Required work:
Copy the material below from its start through the line that contains "What is the total", swapping "chart" for "graph" everywhere and changing nothing else.

-.-.-

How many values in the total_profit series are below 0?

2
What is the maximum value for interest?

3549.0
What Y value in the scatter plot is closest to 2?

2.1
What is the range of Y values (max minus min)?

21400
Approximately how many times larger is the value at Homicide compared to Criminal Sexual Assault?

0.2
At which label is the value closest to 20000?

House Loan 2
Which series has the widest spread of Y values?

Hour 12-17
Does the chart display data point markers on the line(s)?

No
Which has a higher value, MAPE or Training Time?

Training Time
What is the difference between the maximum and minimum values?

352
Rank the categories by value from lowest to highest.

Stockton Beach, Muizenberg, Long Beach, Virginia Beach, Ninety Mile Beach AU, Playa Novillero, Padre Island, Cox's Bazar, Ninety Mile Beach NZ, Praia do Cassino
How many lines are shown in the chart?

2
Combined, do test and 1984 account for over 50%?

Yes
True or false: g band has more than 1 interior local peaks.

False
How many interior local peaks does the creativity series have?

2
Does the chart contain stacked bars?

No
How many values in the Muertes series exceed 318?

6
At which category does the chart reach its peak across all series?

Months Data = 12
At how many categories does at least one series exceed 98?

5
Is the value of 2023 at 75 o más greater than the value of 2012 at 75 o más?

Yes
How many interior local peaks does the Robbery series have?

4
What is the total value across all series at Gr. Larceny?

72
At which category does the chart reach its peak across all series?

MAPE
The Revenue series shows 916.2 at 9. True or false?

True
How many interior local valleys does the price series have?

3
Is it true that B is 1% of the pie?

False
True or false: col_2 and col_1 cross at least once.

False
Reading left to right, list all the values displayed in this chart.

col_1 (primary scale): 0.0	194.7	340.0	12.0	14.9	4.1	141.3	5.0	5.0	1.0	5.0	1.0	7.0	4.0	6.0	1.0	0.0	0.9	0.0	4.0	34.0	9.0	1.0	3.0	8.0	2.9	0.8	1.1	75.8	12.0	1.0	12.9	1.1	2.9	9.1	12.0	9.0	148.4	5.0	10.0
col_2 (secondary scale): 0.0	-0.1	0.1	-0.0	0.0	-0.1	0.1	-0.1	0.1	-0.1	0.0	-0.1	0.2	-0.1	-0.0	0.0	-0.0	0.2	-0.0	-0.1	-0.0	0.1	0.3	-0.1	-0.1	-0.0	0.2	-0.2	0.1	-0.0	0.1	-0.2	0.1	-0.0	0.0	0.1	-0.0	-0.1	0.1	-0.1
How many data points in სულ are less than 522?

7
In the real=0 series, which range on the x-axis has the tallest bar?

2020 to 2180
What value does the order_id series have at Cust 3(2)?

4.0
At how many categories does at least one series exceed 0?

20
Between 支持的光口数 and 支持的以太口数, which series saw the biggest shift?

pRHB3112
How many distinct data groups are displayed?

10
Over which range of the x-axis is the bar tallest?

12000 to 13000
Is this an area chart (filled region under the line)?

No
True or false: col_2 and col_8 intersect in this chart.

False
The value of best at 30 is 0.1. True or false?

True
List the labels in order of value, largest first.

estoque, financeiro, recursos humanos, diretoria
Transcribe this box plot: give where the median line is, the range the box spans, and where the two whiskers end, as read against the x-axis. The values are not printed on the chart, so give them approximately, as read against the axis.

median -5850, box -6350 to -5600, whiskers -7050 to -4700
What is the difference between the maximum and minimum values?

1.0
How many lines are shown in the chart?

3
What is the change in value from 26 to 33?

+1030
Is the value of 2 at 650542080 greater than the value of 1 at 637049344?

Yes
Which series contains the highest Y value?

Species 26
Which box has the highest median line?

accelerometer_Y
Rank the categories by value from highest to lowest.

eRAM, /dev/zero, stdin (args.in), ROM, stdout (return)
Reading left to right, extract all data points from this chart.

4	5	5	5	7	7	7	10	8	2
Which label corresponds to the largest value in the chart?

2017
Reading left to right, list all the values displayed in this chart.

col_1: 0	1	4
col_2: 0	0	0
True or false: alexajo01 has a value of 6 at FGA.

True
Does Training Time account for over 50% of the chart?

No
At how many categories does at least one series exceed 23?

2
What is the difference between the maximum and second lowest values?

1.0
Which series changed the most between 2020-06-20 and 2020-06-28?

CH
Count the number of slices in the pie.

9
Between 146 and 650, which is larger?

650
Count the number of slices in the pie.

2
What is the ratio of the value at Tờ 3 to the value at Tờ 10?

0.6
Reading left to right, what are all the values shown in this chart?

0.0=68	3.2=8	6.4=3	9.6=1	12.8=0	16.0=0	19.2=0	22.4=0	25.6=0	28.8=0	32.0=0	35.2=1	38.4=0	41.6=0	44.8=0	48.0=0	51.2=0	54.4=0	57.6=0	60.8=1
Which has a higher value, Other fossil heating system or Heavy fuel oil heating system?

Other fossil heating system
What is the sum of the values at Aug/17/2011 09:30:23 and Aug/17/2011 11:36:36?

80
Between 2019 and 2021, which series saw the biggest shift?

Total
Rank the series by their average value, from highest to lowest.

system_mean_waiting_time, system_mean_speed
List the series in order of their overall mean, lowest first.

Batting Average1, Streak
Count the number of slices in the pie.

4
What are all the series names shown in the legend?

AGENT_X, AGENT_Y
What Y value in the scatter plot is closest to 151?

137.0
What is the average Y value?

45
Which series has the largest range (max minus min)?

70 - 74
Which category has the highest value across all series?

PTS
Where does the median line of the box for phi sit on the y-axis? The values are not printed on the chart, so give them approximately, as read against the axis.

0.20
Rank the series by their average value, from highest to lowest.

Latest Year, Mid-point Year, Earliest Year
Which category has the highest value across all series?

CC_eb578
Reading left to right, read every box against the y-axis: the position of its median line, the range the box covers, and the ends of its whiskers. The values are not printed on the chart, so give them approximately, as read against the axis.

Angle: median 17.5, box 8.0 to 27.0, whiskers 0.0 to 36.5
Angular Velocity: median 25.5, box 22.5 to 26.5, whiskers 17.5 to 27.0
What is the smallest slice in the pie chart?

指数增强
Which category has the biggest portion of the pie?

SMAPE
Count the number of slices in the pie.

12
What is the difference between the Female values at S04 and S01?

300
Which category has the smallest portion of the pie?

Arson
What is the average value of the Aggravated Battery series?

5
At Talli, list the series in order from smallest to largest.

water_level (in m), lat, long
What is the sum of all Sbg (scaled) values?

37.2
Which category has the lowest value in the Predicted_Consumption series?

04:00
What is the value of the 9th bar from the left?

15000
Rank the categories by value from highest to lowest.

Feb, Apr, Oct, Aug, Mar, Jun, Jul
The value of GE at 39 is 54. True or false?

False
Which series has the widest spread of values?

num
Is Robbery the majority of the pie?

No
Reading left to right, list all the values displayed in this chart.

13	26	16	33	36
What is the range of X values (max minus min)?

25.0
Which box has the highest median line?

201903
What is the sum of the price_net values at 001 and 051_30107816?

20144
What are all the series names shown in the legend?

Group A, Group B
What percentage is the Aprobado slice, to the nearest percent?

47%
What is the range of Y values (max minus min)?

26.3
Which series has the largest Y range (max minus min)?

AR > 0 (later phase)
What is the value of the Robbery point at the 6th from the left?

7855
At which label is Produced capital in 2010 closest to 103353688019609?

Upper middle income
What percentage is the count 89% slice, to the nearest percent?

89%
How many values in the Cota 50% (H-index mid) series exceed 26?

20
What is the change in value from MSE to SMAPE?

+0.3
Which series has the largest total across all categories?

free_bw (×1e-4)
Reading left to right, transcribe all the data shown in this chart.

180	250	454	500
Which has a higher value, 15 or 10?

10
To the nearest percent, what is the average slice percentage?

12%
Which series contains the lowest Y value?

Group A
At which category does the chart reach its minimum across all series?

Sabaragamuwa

-.-.-

Final answer:
How many values in the total_profit series are below 0?

2
What is the maximum value for interest?

3549.0
What Y value in the scatter plot is closest to 2?

2.1
What is the range of Y values (max minus min)?

21400
Approximately how many times larger is the value at Homicide compared to Criminal Sexual Assault?

0.2
At which label is the value closest to 20000?

House Loan 2
Which series has the widest spread of Y values?

Hour 12-17
Does the graph display data point markers on the line(s)?

No
Which has a higher value, MAPE or Training Time?

Training Time
What is the difference between the maximum and minimum values?

352
Rank the categories by value from lowest to highest.

Stockton Beach, Muizenberg, Long Beach, Virginia Beach, Ninety Mile Beach AU, Playa Novillero, Padre Island, Cox's Bazar, Ninety Mile Beach NZ, Praia do Cassino
How many lines are shown in the graph?

2
Combined, do test and 1984 account for over 50%?

Yes
True or false: g band has more than 1 interior local peaks.

False
How many interior local peaks does the creativity series have?

2
Does the graph contain stacked bars?

No
How many values in the Muertes series exceed 318?

6
At which category does the graph reach its peak across all series?

Months Data = 12
At how many categories does at least one series exceed 98?

5
Is the value of 2023 at 75 o más greater than the value of 2012 at 75 o más?

Yes
How many interior local peaks does the Robbery series have?

4
What is the total value across all series at Gr. Larceny?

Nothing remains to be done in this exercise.